Download the full report here:  http://www.oczma.org/detail.php?item=30

I think efforts to improve the overall economy on the Coast should be directed to attracting businesses that could provide jobs to a wide variety of people already here rather than attracting more "lifestyle entrepreneurs" who, though they may have some positive impact on local economies, contribute little towards solving the larger issues facing the flailing coastal economy.

It is true that such efforts have been undertaken as the recent announcement of NOAA basing it’s Marine Operations Center here, which will bring approximately 175 employees to the area. Construction is expected to begin soon, employing up to 100 workers, on facilities to host 4 NOAA vessels, with berths for 2 visiting vessels, plus labs and offices.

These are noble efforts but not long term solutions for the coastal economy. Rather than following the notions and ideas of a few well meaning individuals, perhaps a Coastal Economic Consortium could be formed and an earnest study undertaken to realistically determine what might be done to improve the economic situation for everyone with more representation from those not from the business sector.

And where are those new NOAA employees going to live? There is so little affordable housing in that area.

So, are these NOAA employees who no doubt represent the average American worker with average salaries going to rush right out and buy their "affordable $200,000 home"???

I don't think so.

I'm very pleased that the Portland-centered Think Out Loud has finally headed to the coast where I was born and grew up and where my father was a logger and mother a nurse at Bay Area Hospital.  My parents are still in Coos Bay and my life is still very much shaped by the coast even if I can't find a job there.  
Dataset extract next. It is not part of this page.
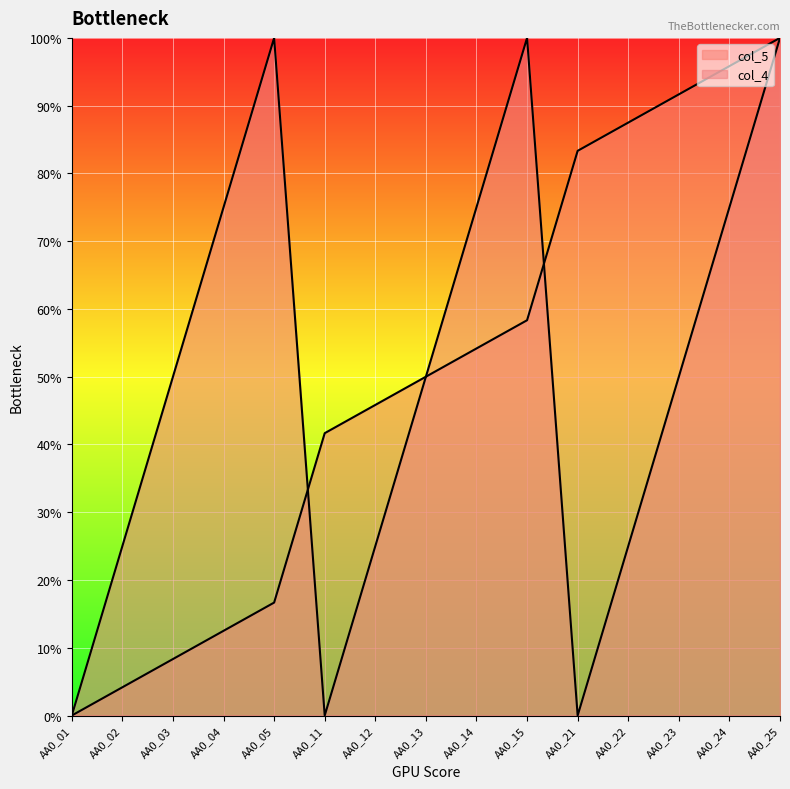

How many values in col_5 are above zero?

14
My question though is why didn't TOL interview any of the fishermen in Newport, or the loggers, or the folks who live off the natural resources there (such as farmers, herders, etc)?  I think it's important to bring "new money" and jobs to the coast--I truly do, but you didn't bring anywhere into this conversation the people who have lived there the longest and who have struggled the longest and WAY BEFORE the "economic downturn" that we're currently experiencing.  Furthermore, it would be useful to look beyond the local and address the ways that the federal government has severely limited the ability for fisherman, farmers, and loggers to survive on the coast.  I've seen the destructions of limitations on fishing and logging (even sustainably!), meted out by the federal government with the agreement of state officials, in my home town of Coos Bay and up and down the coast.  Why didn't this come into the discussion?

 If you want to get at the "real" heartbeat of the coast, you would have brought farmers, fishermen, and loggers to your forum.  AS I said, I appreciate the focus on the coast, but only focussing on newcomers and "entreprenuers" is unfortunate and not reflective of the families and individuals like myself who grew up and continue to live on the coast.